Isaac Donkor

Personal information
- Date of birth: 16 November 1991 (age 34)
- Place of birth: Sekondi-Takoradi, Ghana
- Height: 1.79 m (5 ft 10 in)
- Position: Midfielder

Youth career
- Sekondi Hasaacas F.C.

Senior career*
- Years: Team / Apps / (Gls)
- 2006–2008: Sekondi Hasaacas F.C.
- 2008–2011: Liberty Professionals F.C.
- 2011: Aduana Stars
- 2011–2012: Heart of Lions F.C.
- 2012–: Sekondi Hasaacas F.C.

International career
- 2007: Ghana U-17 / 5 / (1)

= Isaac Donkor (footballer, born 1991) =

Ghanaian football player

Isaac Donkor (born 16 November 1991, in Sekondi-Takoradi) is a Ghanaian football player.

==Career==
Donkor is a latest addition to the Liberty squad signing from Sekondi Hasaacas F.C. in summer 2008. The four except Donkor have been part of Liberty's squad for the just ended season and have had an impressive tournament ahead of the start of the season.

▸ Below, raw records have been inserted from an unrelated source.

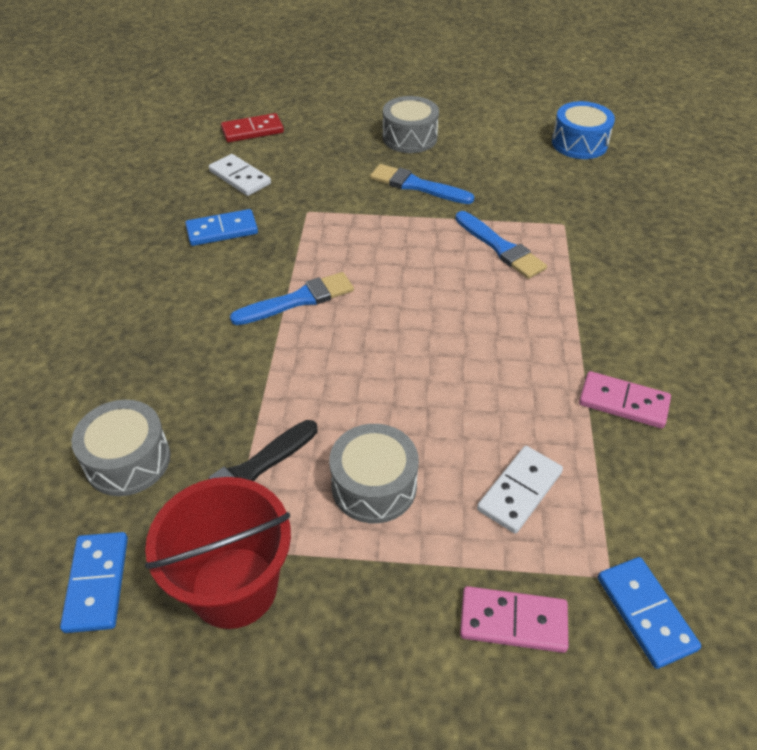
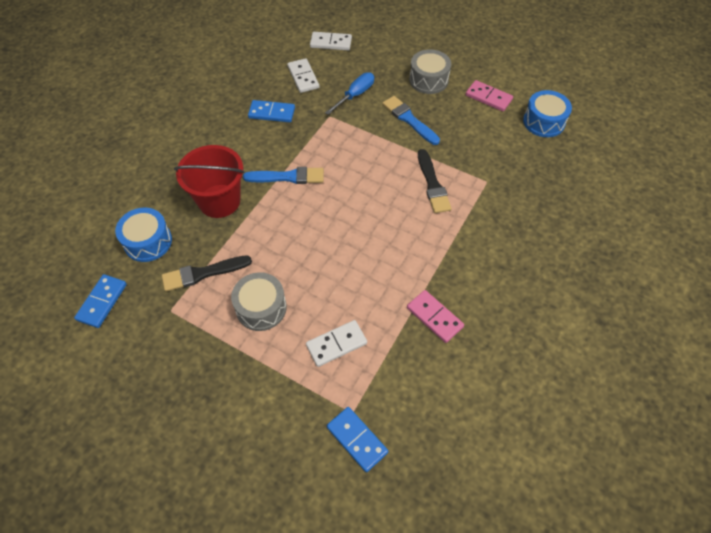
camera: 25 degrees right, 10 degrees up
grey drum [71,400,170,496] -> blue drum [115,207,172,262]
red bucket [145,477,291,629] -> red bucket moved to [174,145,244,218]
red domino [221,113,284,142] -> white domino [310,32,352,50]
blue brush [455,211,547,279] -> black brush [418,149,452,213]
pink domino [460,586,569,653] -> pink domino moved to [466,80,513,111]
blue domino [598,557,701,669] -> blue domino turned 45 degrees counterclockwise [327,407,388,472]
none -> blue screwdriver [325,72,374,115]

In September 2009 left Liberty and signed for Aduana Stars, before joined only three months later to league rival Heart of Lions F.C. Donkor played for Heart of Lions, until June 2012 and returned than to his former club Sekondi Hasaacas F.C. He was released by his club Sekondi Hasaacas F.C. in July 2013.

==International career==
He played for U-17 Ghana national team in 2007 FIFA U-17 World Cup in Korea Republic, he was one of the goalgetter and his goal against Brazil brought him the nickname Giant Killer.